John Ging, the head of United Nations Relief and Works Agency (UNRWA), the main aid agency to the Palestinians, says it's clear that the shells that hit the UN compound here on Jan. 15 contained white phosphorous. When he was interviewed nine days later, in front of the warehouses in which food for distribution to Palestinians was destroyed, some of it was still smoking. Mr. Ging says this is symptomatic of white phosphorus.

"We have the evidence," he says. "We have the shell casings and we have the materials to stand by our allegations that it is white phosphorus."

New York-based HRW is expected to issue a report on the issue in the coming weeks. "When we got into Gaza, we found about 72 white phosphorus shells marked M825E1, which is the US designation for a white phosphorus shell which has been upgraded," says Mr. Garlasco.

He says he found spent and unexploded white phosphorus canisters. Of the 72, 24 were found in or adjacent to homes. Inside the Abu Halima home in particular, he says, he found the shell and a white phosphorus canister, and another two canisters outside the house. He says the burned-out walls also left behind the residue of white phosphorus.
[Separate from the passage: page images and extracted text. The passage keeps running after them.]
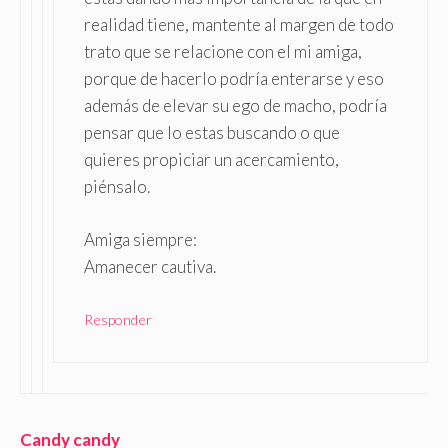
realidad tiene, mantente al margen de todo
trato que se relacione con el mi amiga,
porque de hacerlo podría enterarse y eso
además de elevar su ego de macho, podría
pensar que lo estas buscando o que
quieres propiciar un acercamiento,
piénsalo.
Amiga siempre:
Amanecer cautiva.
Responder
Candy candy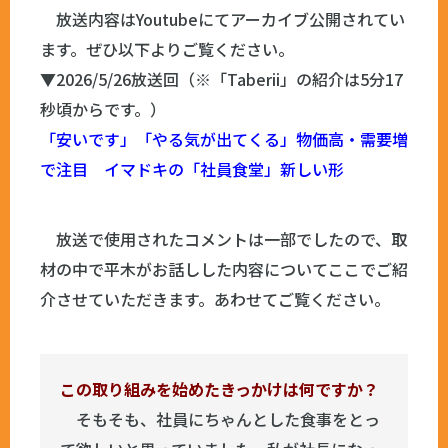
放送内容はYoutubeにてアーカイブ公開されてい
ます。ぜひ以下よりご覧ください。
▼2026/5/26放送回（※「Taberii」の紹介は5分17
秒頃からです。）
「安いです」「やる気が出てくる」物価高・需要増
で注目 イマドキの「社員食堂」新しい形
放送で使用されたコメントは一部でしたので、取
材の中で平木がお話しした内容についてここでご紹
介させていただきます。あわせてご覧ください。
この取り組みを始めたきっかけは何ですか？
そもそも、社員にちゃんとした食事をとっ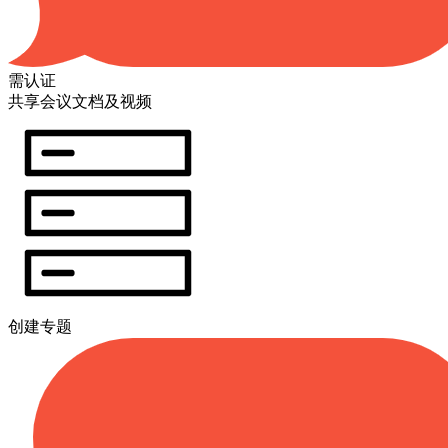
需认证
共享会议文档及视频
创建专题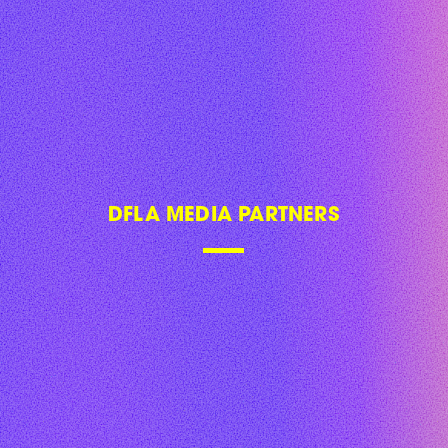
DFLA MEDIA PARTNERS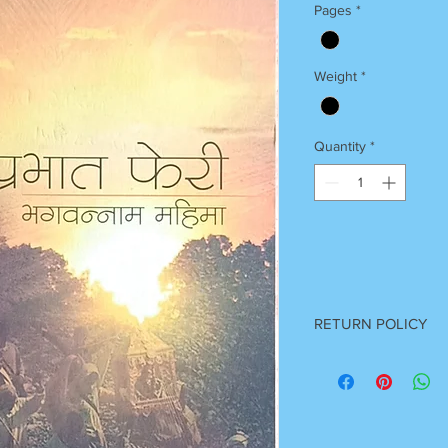
Pages
*
Weight
*
Quantity
*
RETURN POLICY
Once Books Dispatch
For any clarification 
on 7055740000
Between 11 am to 7 P
Sunday Off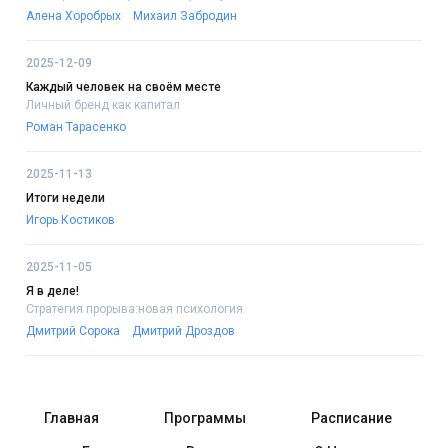
Алена Хоробрых
Михаил Забродин
2025-12-09
Каждый человек на своём месте
Личный бренд как капитал
Роман Тарасенко
2025-11-13
Итоги недели
Игорь Костиков
2025-11-05
Я в деле!
Стратегия прорыва:новая психология
Дмитрий Сорока
Дмитрий Дроздов
Главная
Программы
Расписание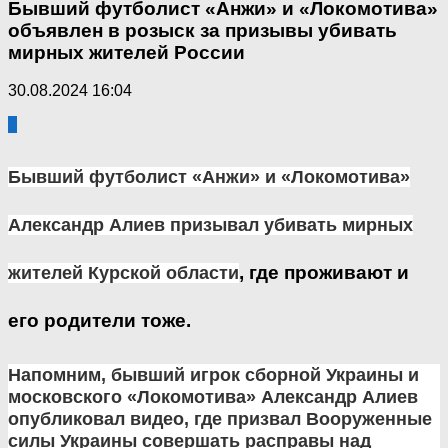
Бывший футболист «Анжи» и «Локомотива»
объявлен в розыск за призывы убивать
мирных жителей России
30.08.2024 16:04
0
Бывший футболист «Анжи» и «Локомотива»
Александр Алиев призывал убивать мирных
, где проживают и
жителей Курской области
его родители тоже.
Напомним, бывший игрок сборной Украины и
московского «Локомотива» Александр Алиев
опубликовал видео, где призвал Вооруженные
силы Украины совершать расправы над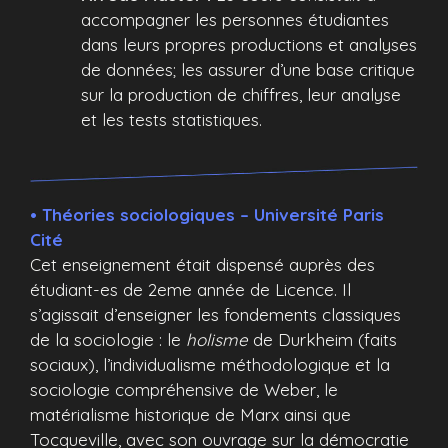
accompagner les personnes étudiantes
dans leurs propres productions et analyses
de données; les assurer d’une base critique
sur la production de chiffres, leur analyse
et les tests statistiques.
• Théories sociologiques – Université Paris
Cité
Cet enseignement était dispensé auprès des
étudiant-es de 2eme année de Licence. Il
s’agissait d’enseigner les fondements classiques
de la sociologie : le
holisme
de Durkheim (faits
sociaux), l’individualisme méthodologique et la
sociologie compréhensive de Weber, le
matérialisme historique de Marx ainsi que
Tocqueville, avec son ouvrage sur la démocratie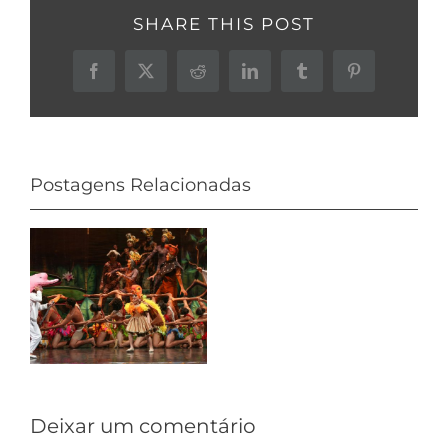
SHARE THIS POST
Facebook
X
Reddit
LinkedIn
Tumblr
Pinterest
Postagens Relacionadas
o
Deixar um comentário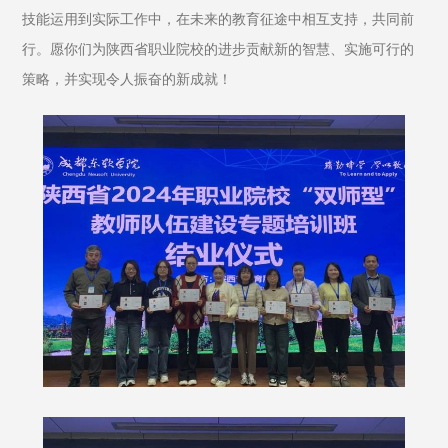
技能运用到实际工作中，在未来的教育征途中相互支持，共同前
行。愿你们为陕西省职业院校的进步贡献新的智慧、实施可行的
策略，并实现令人振奋的新成就！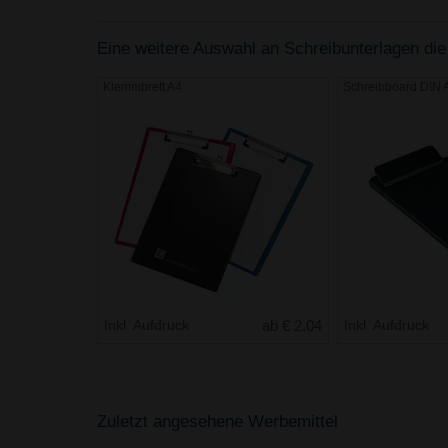
Eine weitere Auswahl an Schreibunterlagen die 
Klemmbrett A4
Schreibboard DIN 
Inkl. Aufdruck
ab € 2.04
Inkl. Aufdruck
Zuletzt angesehene Werbemittel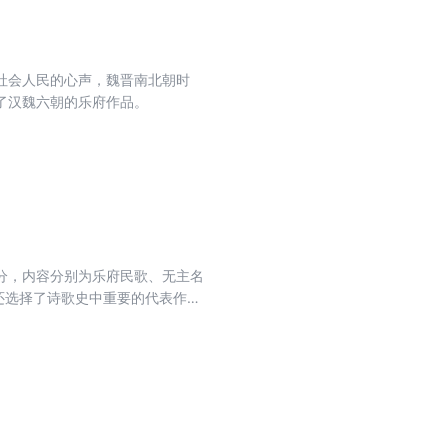
社会人民的心声，魏晋南北朝时
了汉魏六朝的乐府作品。
分，内容分别为乐府民歌、无主名
还选择了诗歌史中重要的代表作
注不足的空白。每首诗依据情况不
代文学作品。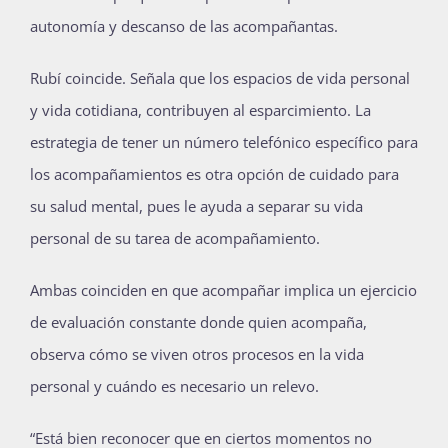
autonomía y descanso de las acompañantas.
Rubí coincide. Señala que los espacios de vida personal
y vida cotidiana, contribuyen al esparcimiento. La
estrategia de tener un número telefónico específico para
los acompañamientos es otra opción de cuidado para
su salud mental, pues le ayuda a separar su vida
personal de su tarea de acompañamiento.
Ambas coinciden en que acompañar implica un ejercicio
de evaluación constante donde quien acompaña,
observa cómo se viven otros procesos en la vida
personal y cuándo es necesario un relevo.
“Está bien reconocer que en ciertos momentos no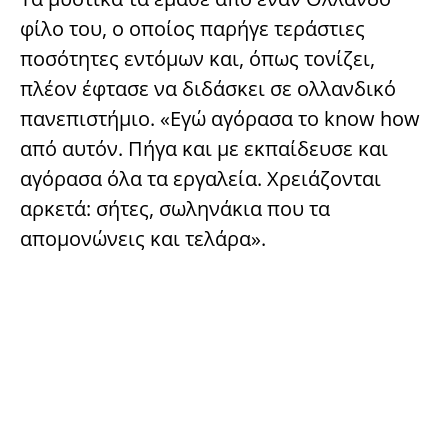
φίλο του, ο οποίος παρήγε τεράστιες
ποσότητες εντόμων και, όπως τονίζει,
πλέον έφτασε να διδάσκει σε ολλανδικό
πανεπιστήμιο. «Εγώ αγόρασα το know how
από αυτόν. Πήγα και με εκπαίδευσε και
αγόρασα όλα τα εργαλεία. Χρειάζονται
αρκετά: σήτες, σωληνάκια που τα
απομονώνεις και τελάρα».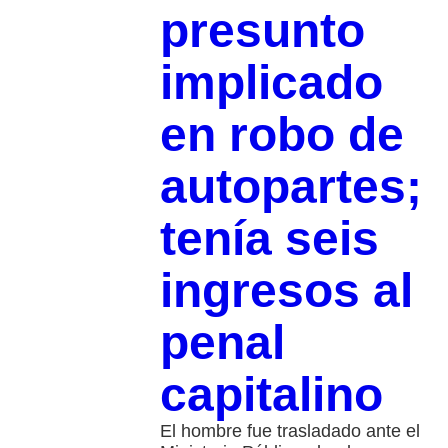
presunto
implicado
en robo de
autopartes;
tenía seis
ingresos al
penal
capitalino
El hombre fue trasladado ante el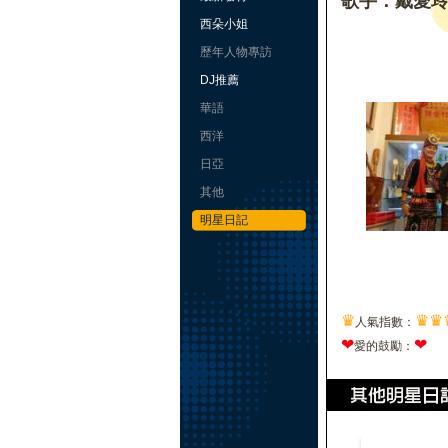
歌手：戴愛
西朵小姐
歷年人物專訪
DJ推薦
華語
西洋
日亞
其他
明星日記
♛
♛
♛
人氣指數：
❤
❤
愛的鼓勵：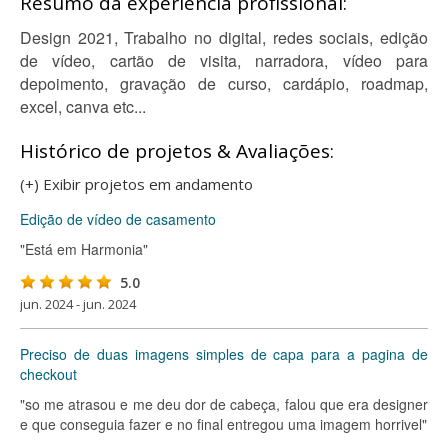
Resumo da experiência profissional:
Design 2021, Trabalho no digital, redes sociais, edição
de vídeo, cartão de visita, narradora, vídeo para
depoimento, gravação de curso, cardápio, roadmap,
excel, canva etc...
Histórico de projetos & Avaliações:
(+) Exibir projetos em andamento
Edição de vídeo de casamento
"Está em Harmonia"
5.0
jun. 2024 - jun. 2024
Preciso de duas imagens simples de capa para a pagina de
checkout
"so me atrasou e me deu dor de cabeça, falou que era designer
e que conseguia fazer e no final entregou uma imagem horrivel"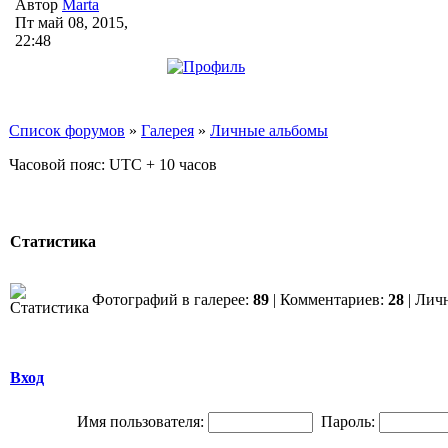
Автор
Marta
Пт май 08, 2015,
22:48
Список форумов
»
Галерея
»
Личные альбомы
Часовой пояс: UTC + 10 часов
Статистика
Фотографий в галерее:
89
| Комментариев:
28
| Лич
Вход
Имя пользователя:
Пароль: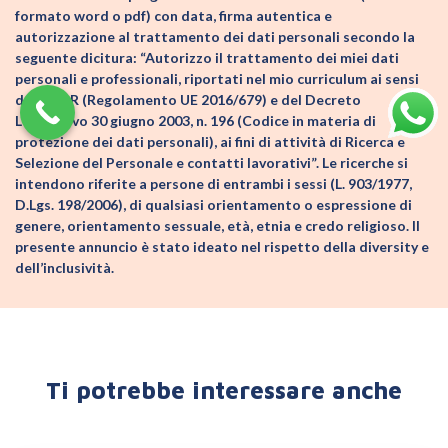
formato word o pdf) con data, firma autentica e
autorizzazione al trattamento dei dati personali secondo la
seguente dicitura: “Autorizzo il trattamento dei miei dati
personali e professionali, riportati nel mio curriculum ai sensi
del GDPR (Regolamento UE 2016/679) e del Decreto
Legislativo 30 giugno 2003, n. 196 (Codice in materia di
protezione dei dati personali), ai fini di attività di Ricerca e
Selezione del Personale e contatti lavorativi”. Le ricerche si
intendono riferite a persone di entrambi i sessi (L. 903/1977,
D.Lgs. 198/2006), di qualsiasi orientamento o espressione di
genere, orientamento sessuale, età, etnia e credo religioso. Il
presente annuncio è stato ideato nel rispetto della diversity e
dell’inclusività.
Ti potrebbe interessare anche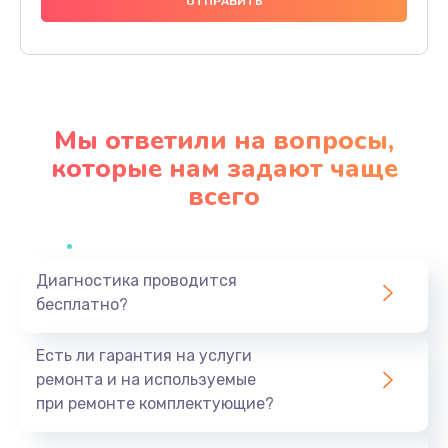
990 руб.
Заказать
Замена северного моста
2750 руб.
Мы ответили на вопросы,
Заказать
которые нам задают чаще
всего
Замена экрана
940 руб.
Заказать
Диагностика проводится
бесплатно?
Замена шлейфа матрицы
1095 руб.
Есть ли гарантия на услуги
Заказать
ремонта и на используемые
при ремонте комплектующие?
Замена термопасты
1060 руб.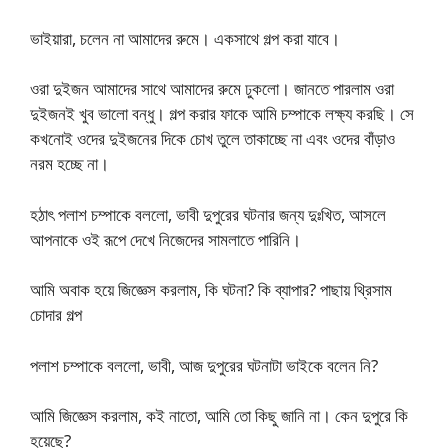
ভাইয়ারা, চলেন না আমাদের রুমে। একসাথে গল্প করা যাবে।
ওরা দুইজন আমাদের সাথে আমাদের রুমে ঢুকলো। জানতে পারলাম ওরা
দুইজনই খুব ভালো বন্ধু। গল্প করার ফাকে আমি চম্পাকে লক্ষ্য করছি। সে
কখনোই ওদের দুইজনের দিকে চোখ তুলে তাকাচ্ছে না এবং ওদের বাঁড়াও
নরম হচ্ছে না।
হঠাৎ পলাশ চম্পাকে বললো, ভাবী দুপুরের ঘটনার জন্য দুঃখিত, আসলে
আপনাকে ওই রূপে দেখে নিজেদের সামলাতে পারিনি।
আমি অবাক হয়ে জিজ্ঞেস করলাম, কি ঘটনা? কি ব্যাপার? পাছায় থ্রিসাম
চোদার গল্প
পলাশ চম্পাকে বললো, ভাবী, আজ দুপুরের ঘটনাটা ভাইকে বলেন নি?
আমি জিজ্ঞেস করলাম, কই নাতো, আমি তো কিছু জানি না। কেন দুপুরে কি
হয়েছে?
"On top of all that, we found hundreds of pieces of felt wedges that are impregnated with phosphorus, and when they were disturbed, they would reignite," he says. "You kick it and it's on fire again."

Amnesty International says a fact-finding team here has also found evidence that white phosphorus was used in populated areas. "We now know that white phosphorus munitions were used in built-up civilian areas, although the Israeli authorities previously denied this," said Donatella Rovera, head of Amnesty International's investigation team in Gaza, in a statement on the organization's website.

Christine Gosden, a British medical expert who researched the effects of chemical and biological weapons in Saddam Hussein's Iraq, says that the international community, preferably a UN Security Council member, needs to demand an investigation.

"We have an appalling death toll, and we have to see that every option be used to find out what killed them. There might be better ways of treating the people who are injured and to do that, we need to know what was used," says Professor Gosden, of Britain's Royal Liverpool University Hospital. "You need a responsible laboratory with no ax to grind to be testing this."